Fever 1793

Fever 1793

By: Laurie Halse Anderson / Narrated By: Bailey Carr

Length: 6 hrs and 12 mins

Quick! Answer this: What teenager wants to listen to stuff about a yellow fever epidemic in 1793?!?

Answered that question yet? One wonders how Laurie Halse Anderson will make Fever 1793 feel real and relevant to Teens. Forget about adults who like dabbling in good fiction for teens and young adults.

Seriously. While she does bring the fear and hardship of the yellow fever epidemic in Philadelphia in 1793, her characters aren’t so well-developed that I’d think teenagers would be fully engaged in the audiobook. Mattie starts out as a whiny, labor-dodging young girl, almost a woman. Bailey Carr narrates it so well that Mattie’s every whine, every snivel is brought boldly to life. MOST unlikable!

And she doesn’t change much throughout the book. Even when things are dire, she’s determined but pretty much feckless. She refuses to go this where and that, but rather clings to others who will do for her what she fairly can’t do for herself. I simply lost patience with her several times during the book.

And things wrap up in a neat little package, all tied up with a bow. Mattie and her mother and grandfather and friend/servant/free-woman run a coffeehouse which is vandalized and wiped out by desperate people and thieves during the height of the epidemic, but for some reason, they’re able to get it up and running with no problem, able to run it with few staff, become so successful it’s laughable (oh, I’m sorry—that’s kinda a spoiler; my sincerest apologies!).
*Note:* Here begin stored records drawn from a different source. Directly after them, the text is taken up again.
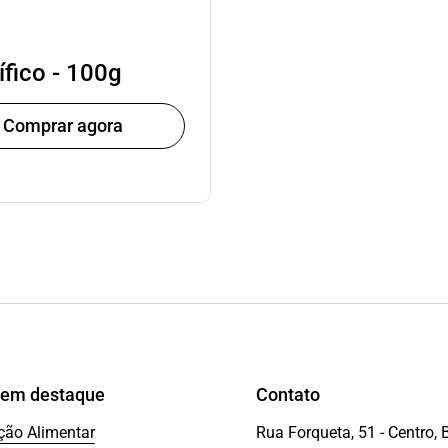
ífico - 100g
Comprar agora
 em destaque
Contato
ução Alimentar
Rua Forqueta, 51 - Centro, 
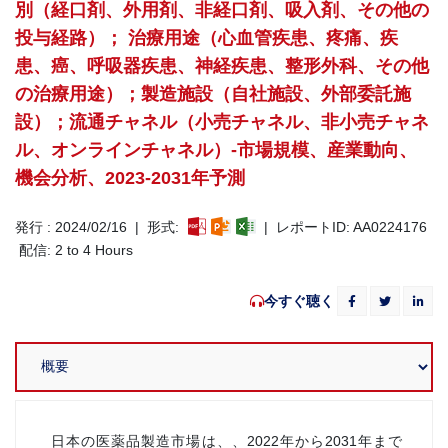
別（経口剤、外用剤、非経口剤、吸入剤、その他の
投与経路）； 治療用途（心血管疾患、疼痛、疾
患、癌、呼吸器疾患、神経疾患、整形外科、その他
の治療用途）；製造施設（自社施設、外部委託施
設）；流通チャネル（小売チャネル、非小売チャネ
ル、オンラインチャネル）-市場規模、産業動向、
機会分析、2023-2031年予測
発行 : 2024/02/16 | 形式:
| レポートID: AA0224176
配信: 2 to 4 Hours
今すぐ聴く
日本の医薬品製造市場は、、2022年から2031年まで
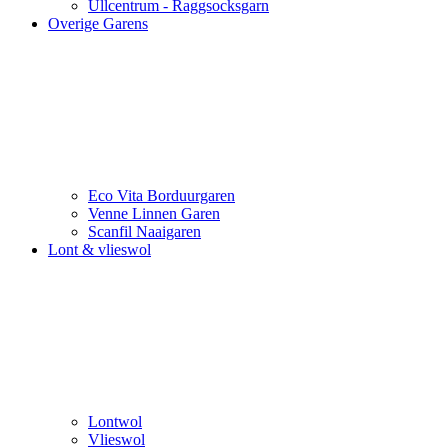
Ullcentrum - Raggsocksgarn
Overige Garens
Eco Vita Borduurgaren
Venne Linnen Garen
Scanfil Naaigaren
Lont & vlieswol
Lontwol
Vlieswol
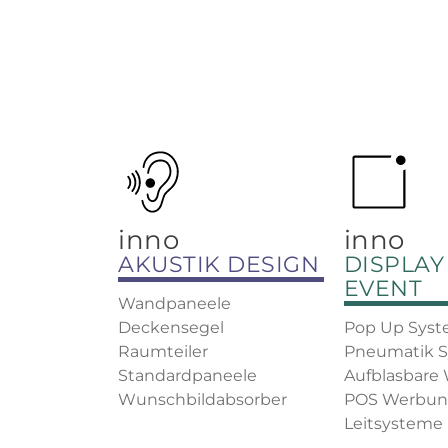
inno
inno
AKUSTIK DESIGN
DISPLAY
EVENT
Wandpaneele
Deckensegel
Pop Up Sys
Raumteiler
Pneumatik 
Standardpaneele
Aufblasbare
Wunschbildabsorber
POS Werbu
Leitsysteme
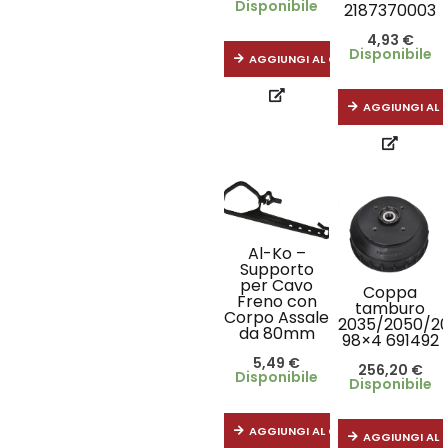
Disponibile
2187370003
4,93
€
Disponibile
AGGIUNGI AL CARRELLO
AGGIUNGI AL 
Al-Ko –
Supporto
per Cavo
Coppa
Freno con
tamburo
Corpo Assale
2035/2050/20
da 80mm
98×4 691492
5,49
€
256,20
€
Disponibile
Disponibile
AGGIUNGI AL CARRELLO
AGGIUNGI AL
Add to that Carr’s all-in narration. If somebody yells, she yells (and people exclaim A LOT in Fever 1793!); if somebody begs, the woman is practically down on her knees in the recording booth, wailing her heart and lungs out. It’s absolutely impossible to listen to this audiobook when you’d like to be unnoticeable. I listen overnight, and boy—with Mattie’s feathery soft voice being almost inaudible, followed by shrieking and wailing—I was rushing like crazy to adjust the volume in attempts to hear, to silence. Plus, she makes Mattie sound like a really, really young girl. I didn’t buy the steely determination at the end.

I’ve listened to Speak by the same author, thinking this would be another great book. But Speak was immediate and modern. Fever 1793 is based in an entirely different era and, while she obviously did some heavy-duty research, it doesn’t strike me as true to its era. It has some old-fashioned language, but mostly, it just sounds like a modern girl who tosses off an olden word every now and then but, is quite modern.